TESTO DATO:
◇ ◇ ◇ ◇
Non può vivere bene chi non è in pace con il suo corpo.

Maria Raffaella Dalla Valle
IL DIARIO

sabato 2 dicembre 2017

Le Lettere di Cèline C. – Quella struggente tenerezza (Ita)

Non si può che partire da un’esperienza. Almeno io, se non faccio esperienza capisco solo a metà. E io un’esperienza l’ho fatta, ultimamente.
Mi sono sentita amata, molto, in un Istante che sapeva di Eternità. Un amico, “grande”, di fronte al quale non mi sento mai all’altezza, ha pianto con me. Pianto con me, capite? Non “per” me, ma “con” me. Non mi era mai capitato. Mi ha spiazzato. Mi ha sconvolto.
È diverso. Molto diverso. Perché se uno piange per te, spesso hai la sensazione che provi dolore per te e quindi in qualche modo il tuo dolore rischia quasi di aumentare, perché senti che oltre al tuo dolore, stai causando a qualcun altro del dolore.
◇ ◇ ◇ ◇
ESTRATTO DATI:
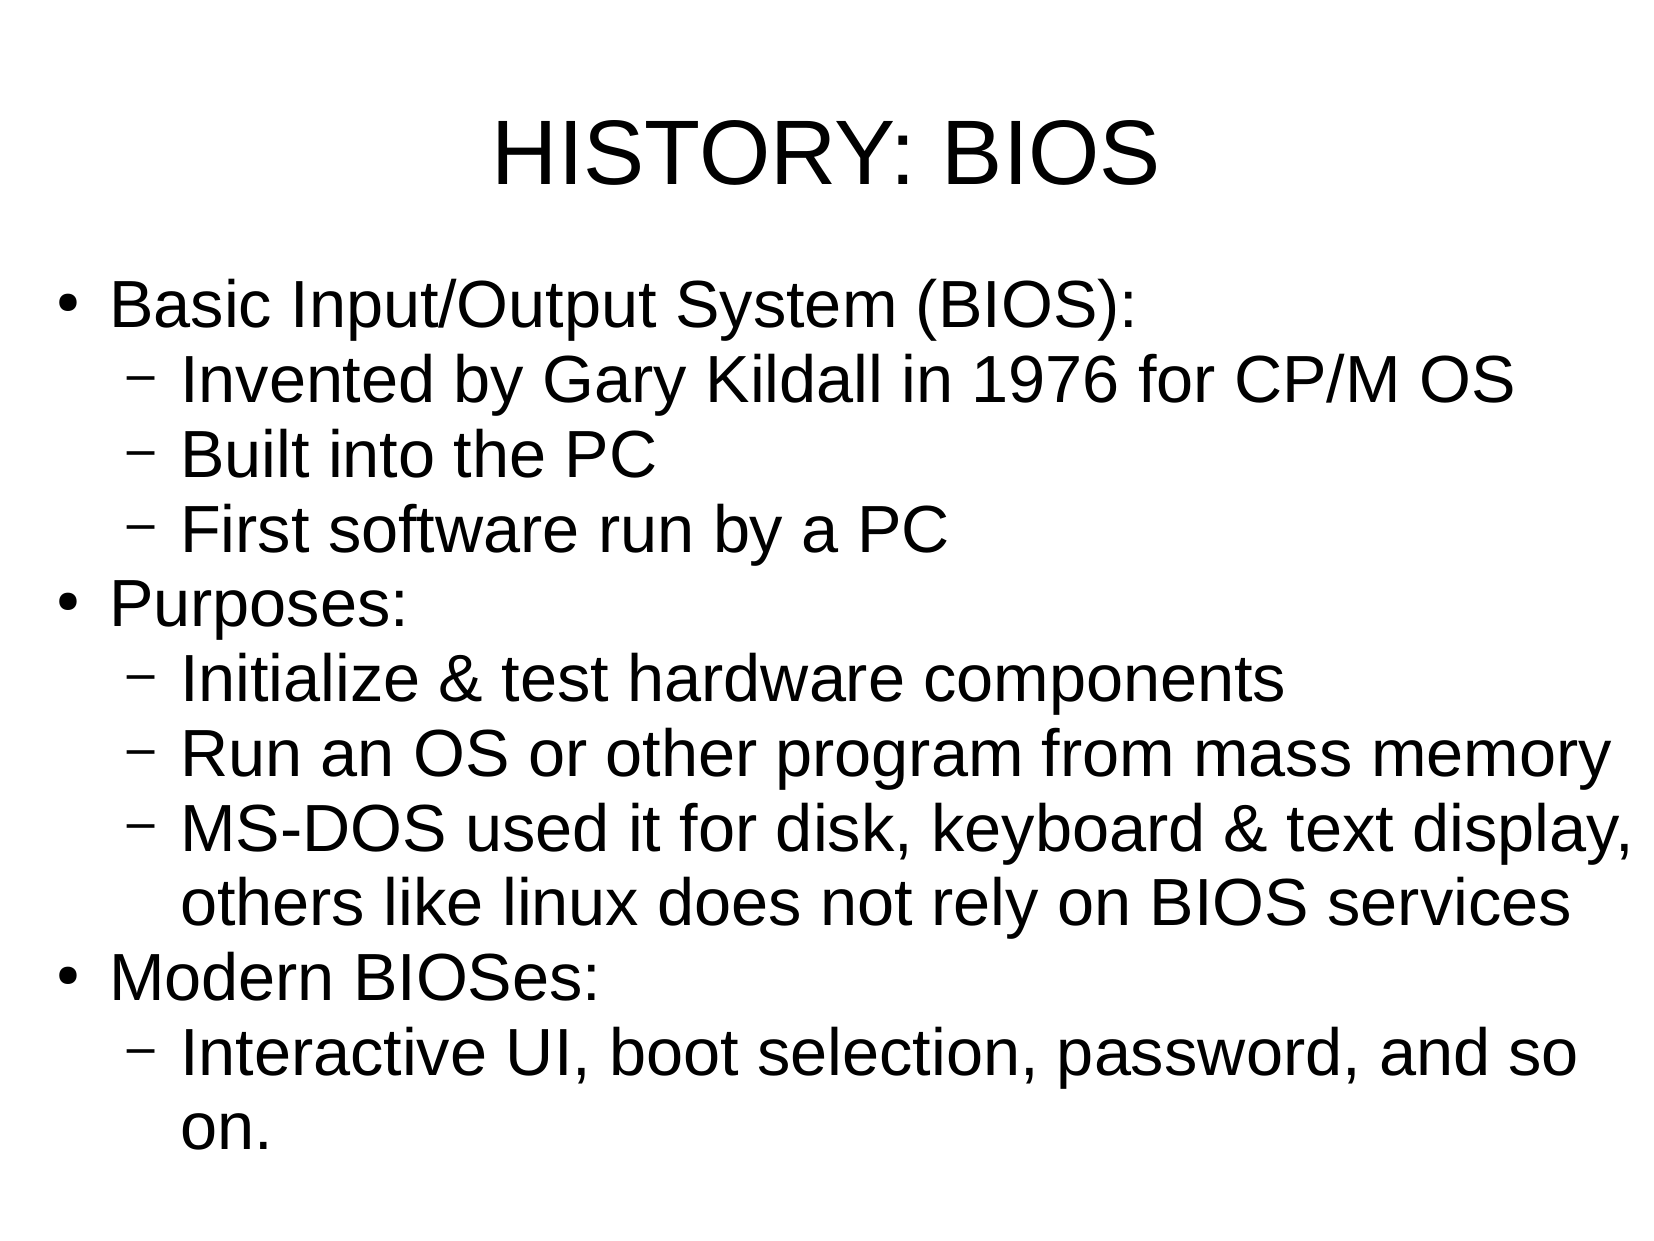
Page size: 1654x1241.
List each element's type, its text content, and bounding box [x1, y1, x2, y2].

text_box Basic Input/Output System (BIOS): Invented by Gary Kildall in 1976 for CP/M OS Built into the PC First software run by a PC Purposes: Initialize & test hardware components Run an OS or other program from mass memory MS-DOS used it for disk, keyboard & text display, others like linux does not rely on BIOS services Modern BIOSes: Interactive UI, boot selection, password, and so on. [23, 259, 1654, 1193]
title HISTORY: BIOS [82, 49, 1571, 257]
◇ ◇ ◇ ◇
COMPITO:
Sostituisci "capisco" con "comprendo" e trascrivi il brano del testo dato che comincia da "Le Lettere di" e finisce con "l’ho fatta, ultimamente.". Il materiale qui sopra non ha alcun ruolo in questo lavoro.

RISPOSTA:
Le Lettere di Cèline C. – Quella struggente tenerezza (Ita)

Non si può che partire da un’esperienza. Almeno io, se non faccio esperienza comprendo solo a metà. E io un’esperienza l’ho fatta, ultimamente.